> Task details: All the entries need to be duplicated exactly, with the pictures omitted.

Collected data:

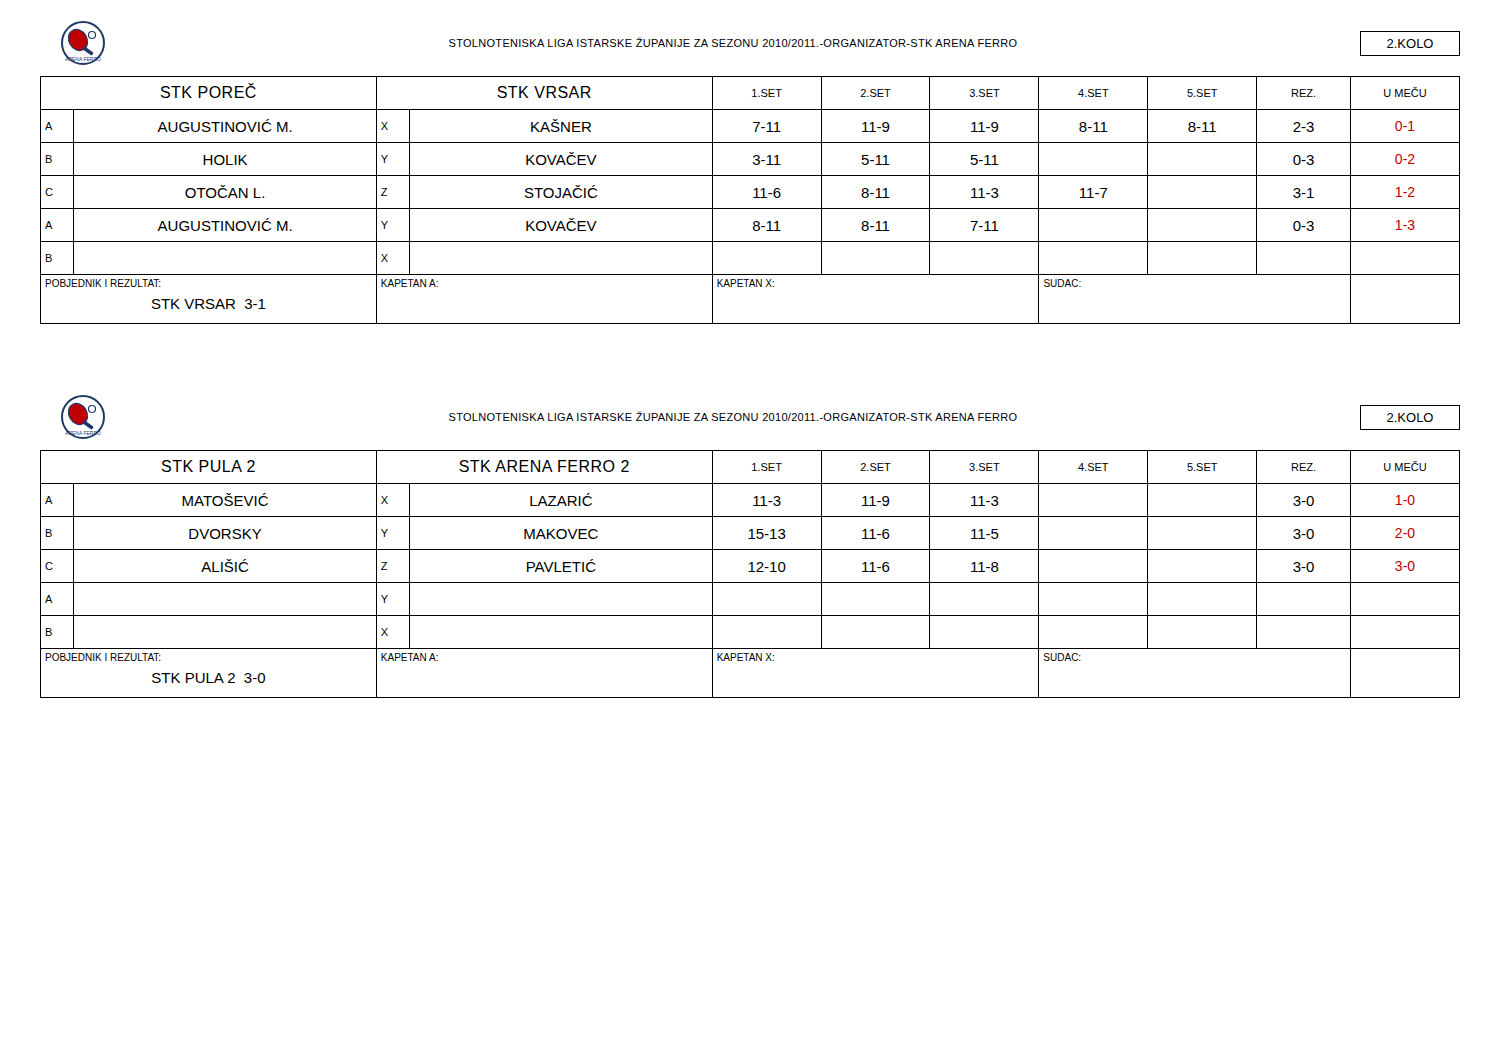ARENA FERRO
STOLNOTENISKA LIGA ISTARSKE ŽUPANIJE ZA SEZONU 2010/2011.-ORGANIZATOR-STK ARENA FERRO
2.KOLO
| STK POREČ | STK VRSAR | 1.SET | 2.SET | 3.SET | 4.SET | 5.SET | REZ. | U MEČU |
| --- | --- | --- | --- | --- | --- | --- | --- | --- |
| A | AUGUSTINOVIĆ M. | X | KAŠNER | 7-11 | 11-9 | 11-9 | 8-11 | 8-11 | 2-3 | 0-1 |
| B | HOLIK | Y | KOVAČEV | 3-11 | 5-11 | 5-11 | | | 0-3 | 0-2 |
| C | OTOČAN L. | Z | STOJAČIĆ | 11-6 | 8-11 | 11-3 | 11-7 | | 3-1 | 1-2 |
| A | AUGUSTINOVIĆ M. | Y | KOVAČEV | 8-11 | 8-11 | 7-11 | | | 0-3 | 1-3 |
| B | | X | | | | | | | | |
| POBJEDNIK I REZULTAT: STK VRSAR 3-1 | KAPETAN A: | KAPETAN X: | SUDAC: | |
ARENA FERRO
STOLNOTENISKA LIGA ISTARSKE ŽUPANIJE ZA SEZONU 2010/2011.-ORGANIZATOR-STK ARENA FERRO
2.KOLO
| STK PULA 2 | STK ARENA FERRO 2 | 1.SET | 2.SET | 3.SET | 4.SET | 5.SET | REZ. | U MEČU |
| --- | --- | --- | --- | --- | --- | --- | --- | --- |
| A | MATOŠEVIĆ | X | LAZARIĆ | 11-3 | 11-9 | 11-3 | | | 3-0 | 1-0 |
| B | DVORSKY | Y | MAKOVEC | 15-13 | 11-6 | 11-5 | | | 3-0 | 2-0 |
| C | ALIŠIĆ | Z | PAVLETIĆ | 12-10 | 11-6 | 11-8 | | | 3-0 | 3-0 |
| A | | Y | | | | | | | | |
| B | | X | | | | | | | | |
| POBJEDNIK I REZULTAT: STK PULA 2 3-0 | KAPETAN A: | KAPETAN X: | SUDAC: | |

> Answer to the exercise:
ARENA FERRO
STOLNOTENISKA LIGA ISTARSKE ŽUPANIJE ZA SEZONU 2010/2011.-ORGANIZATOR-STK ARENA FERRO
2.KOLO
| STK POREČ | STK VRSAR | 1.SET | 2.SET | 3.SET | 4.SET | 5.SET | REZ. | U MEČU |
| --- | --- | --- | --- | --- | --- | --- | --- | --- |
| A | AUGUSTINOVIĆ M. | X | KAŠNER | 7-11 | 11-9 | 11-9 | 8-11 | 8-11 | 2-3 | 0-1 |
| B | HOLIK | Y | KOVAČEV | 3-11 | 5-11 | 5-11 | | | 0-3 | 0-2 |
| C | OTOČAN L. | Z | STOJAČIĆ | 11-6 | 8-11 | 11-3 | 11-7 | | 3-1 | 1-2 |
| A | AUGUSTINOVIĆ M. | Y | KOVAČEV | 8-11 | 8-11 | 7-11 | | | 0-3 | 1-3 |
| B | | X | | | | | | | | |
| POBJEDNIK I REZULTAT: STK VRSAR 3-1 | KAPETAN A: | KAPETAN X: | SUDAC: | |
ARENA FERRO
STOLNOTENISKA LIGA ISTARSKE ŽUPANIJE ZA SEZONU 2010/2011.-ORGANIZATOR-STK ARENA FERRO
2.KOLO
| STK PULA 2 | STK ARENA FERRO 2 | 1.SET | 2.SET | 3.SET | 4.SET | 5.SET | REZ. | U MEČU |
| --- | --- | --- | --- | --- | --- | --- | --- | --- |
| A | MATOŠEVIĆ | X | LAZARIĆ | 11-3 | 11-9 | 11-3 | | | 3-0 | 1-0 |
| B | DVORSKY | Y | MAKOVEC | 15-13 | 11-6 | 11-5 | | | 3-0 | 2-0 |
| C | ALIŠIĆ | Z | PAVLETIĆ | 12-10 | 11-6 | 11-8 | | | 3-0 | 3-0 |
| A | | Y | | | | | | | | |
| B | | X | | | | | | | | |
| POBJEDNIK I REZULTAT: STK PULA 2 3-0 | KAPETAN A: | KAPETAN X: | SUDAC: | |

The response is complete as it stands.